Even if the second-generation characters did render the Moodsters “sufficiently delineated,” the court held, those characters would become independently copyrightable only when they displayed consistent, widely identifiable traits, i.e., after the second-generation characters were created. In that case, the court concluded, the first-generation Moodsters in the bible and pilot would not retroactively become protectable and would not have been subject to copyright at the time of the alleged infringement.

As to the third factor, plaintiffs argued that a purportedly labor-intensive development process for each character demonstrated those characters were “especially distinctive.” Plaintiffs claimed to have developed the characters in conjunction with emotional intelligence experts, who advised them on facial expressions, and using focus groups of leading professors at Yale. However, the court concluded that this process had no impact on whether the characters as “finished products” were sufficiently distinctive vis-a-vis other characters. Thus the court held that plaintiffs’ new allegations did not satisfy the three-part Towle test.

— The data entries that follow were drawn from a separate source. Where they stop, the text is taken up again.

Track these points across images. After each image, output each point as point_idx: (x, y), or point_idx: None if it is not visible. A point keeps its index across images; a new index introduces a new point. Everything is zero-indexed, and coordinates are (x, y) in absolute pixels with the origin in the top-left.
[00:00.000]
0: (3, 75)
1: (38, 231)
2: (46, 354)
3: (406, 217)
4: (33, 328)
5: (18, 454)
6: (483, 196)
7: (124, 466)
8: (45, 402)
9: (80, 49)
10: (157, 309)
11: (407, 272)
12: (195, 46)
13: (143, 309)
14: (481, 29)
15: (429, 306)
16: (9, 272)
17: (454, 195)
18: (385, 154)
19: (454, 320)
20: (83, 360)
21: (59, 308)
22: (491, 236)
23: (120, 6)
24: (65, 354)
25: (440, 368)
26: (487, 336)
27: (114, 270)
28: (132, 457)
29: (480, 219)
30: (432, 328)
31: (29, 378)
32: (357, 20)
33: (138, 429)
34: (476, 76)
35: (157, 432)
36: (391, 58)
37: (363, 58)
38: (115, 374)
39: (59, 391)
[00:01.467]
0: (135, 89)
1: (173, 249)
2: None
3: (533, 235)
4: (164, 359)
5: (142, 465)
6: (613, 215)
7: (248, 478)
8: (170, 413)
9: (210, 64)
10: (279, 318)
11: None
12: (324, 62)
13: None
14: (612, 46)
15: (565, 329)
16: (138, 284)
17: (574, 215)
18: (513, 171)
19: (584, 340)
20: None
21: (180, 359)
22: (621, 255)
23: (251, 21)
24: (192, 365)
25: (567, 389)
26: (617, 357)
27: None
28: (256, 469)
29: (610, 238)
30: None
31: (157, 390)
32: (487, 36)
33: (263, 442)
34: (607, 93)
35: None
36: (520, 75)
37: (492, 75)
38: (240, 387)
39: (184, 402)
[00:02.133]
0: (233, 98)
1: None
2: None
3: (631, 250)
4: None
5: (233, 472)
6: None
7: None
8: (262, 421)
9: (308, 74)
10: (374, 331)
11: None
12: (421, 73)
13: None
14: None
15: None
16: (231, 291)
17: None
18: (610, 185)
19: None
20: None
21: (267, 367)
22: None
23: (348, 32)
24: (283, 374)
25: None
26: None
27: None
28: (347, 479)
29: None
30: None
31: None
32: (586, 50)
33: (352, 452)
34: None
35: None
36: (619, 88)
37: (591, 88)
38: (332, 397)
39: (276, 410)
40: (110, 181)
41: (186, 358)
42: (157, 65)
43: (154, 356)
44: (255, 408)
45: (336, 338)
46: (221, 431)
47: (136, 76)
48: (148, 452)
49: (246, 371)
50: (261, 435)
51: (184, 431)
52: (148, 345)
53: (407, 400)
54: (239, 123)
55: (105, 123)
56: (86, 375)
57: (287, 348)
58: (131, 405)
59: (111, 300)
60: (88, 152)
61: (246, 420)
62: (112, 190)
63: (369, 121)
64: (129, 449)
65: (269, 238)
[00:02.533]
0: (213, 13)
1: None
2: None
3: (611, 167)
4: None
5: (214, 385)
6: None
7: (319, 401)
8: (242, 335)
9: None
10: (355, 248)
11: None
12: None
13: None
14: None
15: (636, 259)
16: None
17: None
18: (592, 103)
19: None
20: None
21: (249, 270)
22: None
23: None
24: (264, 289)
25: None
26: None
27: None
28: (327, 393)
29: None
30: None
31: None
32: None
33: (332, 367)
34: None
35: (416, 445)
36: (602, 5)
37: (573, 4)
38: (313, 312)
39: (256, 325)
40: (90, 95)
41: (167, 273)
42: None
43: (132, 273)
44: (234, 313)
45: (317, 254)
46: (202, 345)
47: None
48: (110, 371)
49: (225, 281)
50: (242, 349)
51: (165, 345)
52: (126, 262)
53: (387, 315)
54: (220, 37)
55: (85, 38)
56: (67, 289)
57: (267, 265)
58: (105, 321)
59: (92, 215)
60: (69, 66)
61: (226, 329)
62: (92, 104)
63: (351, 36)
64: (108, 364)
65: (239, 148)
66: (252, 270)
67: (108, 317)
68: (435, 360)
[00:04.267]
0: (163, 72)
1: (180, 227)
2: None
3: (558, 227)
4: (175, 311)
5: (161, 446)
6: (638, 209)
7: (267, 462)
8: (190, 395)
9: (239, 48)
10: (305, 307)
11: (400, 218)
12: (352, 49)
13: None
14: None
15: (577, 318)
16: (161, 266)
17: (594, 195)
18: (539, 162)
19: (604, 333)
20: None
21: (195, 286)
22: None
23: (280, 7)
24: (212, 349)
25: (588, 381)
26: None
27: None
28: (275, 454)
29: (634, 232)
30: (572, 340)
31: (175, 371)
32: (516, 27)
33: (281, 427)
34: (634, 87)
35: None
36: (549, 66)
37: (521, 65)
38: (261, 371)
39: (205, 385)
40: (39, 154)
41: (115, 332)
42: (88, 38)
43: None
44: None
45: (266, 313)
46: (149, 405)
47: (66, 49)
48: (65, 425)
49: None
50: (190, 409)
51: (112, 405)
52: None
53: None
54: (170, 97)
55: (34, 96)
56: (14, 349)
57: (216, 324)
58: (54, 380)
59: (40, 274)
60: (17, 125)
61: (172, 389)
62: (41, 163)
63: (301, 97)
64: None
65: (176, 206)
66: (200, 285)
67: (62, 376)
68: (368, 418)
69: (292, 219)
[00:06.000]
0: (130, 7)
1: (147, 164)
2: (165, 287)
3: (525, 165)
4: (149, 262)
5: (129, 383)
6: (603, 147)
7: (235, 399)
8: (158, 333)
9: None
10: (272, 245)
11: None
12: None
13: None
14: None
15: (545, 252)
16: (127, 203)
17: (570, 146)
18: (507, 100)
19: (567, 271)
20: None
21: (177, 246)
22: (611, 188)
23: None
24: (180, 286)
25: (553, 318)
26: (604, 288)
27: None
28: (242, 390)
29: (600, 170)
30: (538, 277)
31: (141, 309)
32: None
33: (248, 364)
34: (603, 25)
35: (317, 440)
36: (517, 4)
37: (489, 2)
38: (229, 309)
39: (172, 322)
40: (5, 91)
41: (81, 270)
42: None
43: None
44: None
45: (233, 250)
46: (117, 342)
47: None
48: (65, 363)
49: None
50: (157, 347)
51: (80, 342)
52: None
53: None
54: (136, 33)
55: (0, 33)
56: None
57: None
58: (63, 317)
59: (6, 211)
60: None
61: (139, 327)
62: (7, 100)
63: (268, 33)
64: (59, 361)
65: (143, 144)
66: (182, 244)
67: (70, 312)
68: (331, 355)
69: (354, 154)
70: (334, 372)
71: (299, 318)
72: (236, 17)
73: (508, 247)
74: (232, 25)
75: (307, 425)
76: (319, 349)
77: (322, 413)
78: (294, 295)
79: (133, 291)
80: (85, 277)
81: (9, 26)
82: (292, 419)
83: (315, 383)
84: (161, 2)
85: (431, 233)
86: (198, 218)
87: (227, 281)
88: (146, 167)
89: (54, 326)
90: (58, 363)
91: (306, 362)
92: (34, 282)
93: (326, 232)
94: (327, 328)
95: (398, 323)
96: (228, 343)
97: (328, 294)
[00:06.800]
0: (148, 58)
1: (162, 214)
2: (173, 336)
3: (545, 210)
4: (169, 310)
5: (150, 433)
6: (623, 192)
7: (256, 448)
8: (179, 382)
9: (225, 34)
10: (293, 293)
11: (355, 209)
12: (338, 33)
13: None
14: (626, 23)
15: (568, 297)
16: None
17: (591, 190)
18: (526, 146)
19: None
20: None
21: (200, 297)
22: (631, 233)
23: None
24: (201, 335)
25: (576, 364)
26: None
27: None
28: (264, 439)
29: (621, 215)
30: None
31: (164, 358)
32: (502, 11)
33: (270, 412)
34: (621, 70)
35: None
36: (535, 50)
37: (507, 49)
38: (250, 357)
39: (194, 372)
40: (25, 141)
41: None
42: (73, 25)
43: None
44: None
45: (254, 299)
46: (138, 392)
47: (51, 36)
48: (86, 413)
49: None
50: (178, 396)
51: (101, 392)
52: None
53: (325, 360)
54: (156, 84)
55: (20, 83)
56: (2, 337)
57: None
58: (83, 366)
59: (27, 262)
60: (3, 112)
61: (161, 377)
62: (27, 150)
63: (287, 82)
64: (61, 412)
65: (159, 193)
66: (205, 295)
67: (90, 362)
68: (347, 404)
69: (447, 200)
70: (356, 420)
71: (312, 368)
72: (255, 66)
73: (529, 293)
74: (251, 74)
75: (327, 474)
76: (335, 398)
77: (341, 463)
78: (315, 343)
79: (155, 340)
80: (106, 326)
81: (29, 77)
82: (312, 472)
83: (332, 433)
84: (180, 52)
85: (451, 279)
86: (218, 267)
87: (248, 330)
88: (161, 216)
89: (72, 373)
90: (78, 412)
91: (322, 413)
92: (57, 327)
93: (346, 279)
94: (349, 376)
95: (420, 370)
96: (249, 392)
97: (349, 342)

Finally, plaintiffs argued that the Moodsters ensemble of characters was copyrightable under the “story being told” standard, pursuant to which characters are protectable where they constitute the story being told and are not mere chessmen in the game of telling the story. As plaintiffs argued, “The Moodsters only exists because of The Moodsters characters.” The court, however, held that the “story being told” standard no longer applied following the Ninth Circuit’s decision in DC Comics v. Towle. Even before Towle, the court stated, the “story being told” standard did not apply to visually depicted, as opposed to literary, characters. In sum, “after Towle, copyright in graphically depicted characters is available only for characters that are especially distinctive” and “[t]o meet this standard, a character must be sufficiently delineated and display consistent, widely identifiable traits.” The Moodsters, the court held, did not meet this standard.